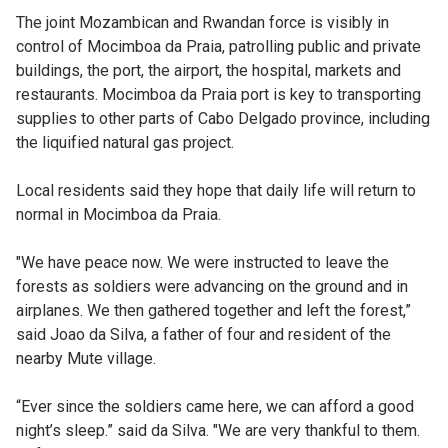
The joint Mozambican and Rwandan force is visibly in
control of Mocimboa da Praia, patrolling public and private
buildings, the port, the airport, the hospital, markets and
restaurants. Mocimboa da Praia port is key to transporting
supplies to other parts of Cabo Delgado province, including
the liquified natural gas project.
Local residents said they hope that daily life will return to
normal in Mocimboa da Praia.
"We have peace now. We were instructed to leave the
forests as soldiers were advancing on the ground and in
airplanes. We then gathered together and left the forest,”
said Joao da Silva, a father of four and resident of the
nearby Mute village.
“Ever since the soldiers came here, we can afford a good
night’s sleep.” said da Silva. "We are very thankful to them.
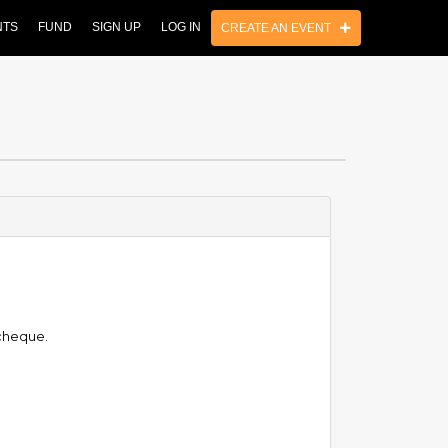
NTS
FUND
SIGN UP
LOG IN
CREATE AN EVENT
 cheque.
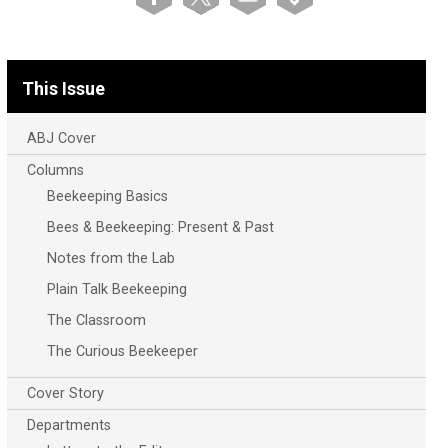
This Issue
ABJ Cover
Columns
Beekeeping Basics
Bees & Beekeeping: Present & Past
Notes from the Lab
Plain Talk Beekeeping
The Classroom
The Curious Beekeeper
Cover Story
Departments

What you will do
Extract every line above that contains the word "Praia".

Solved problem
control of Mocimboa da Praia, patrolling public and private
restaurants. Mocimboa da Praia port is key to transporting
normal in Mocimboa da Praia.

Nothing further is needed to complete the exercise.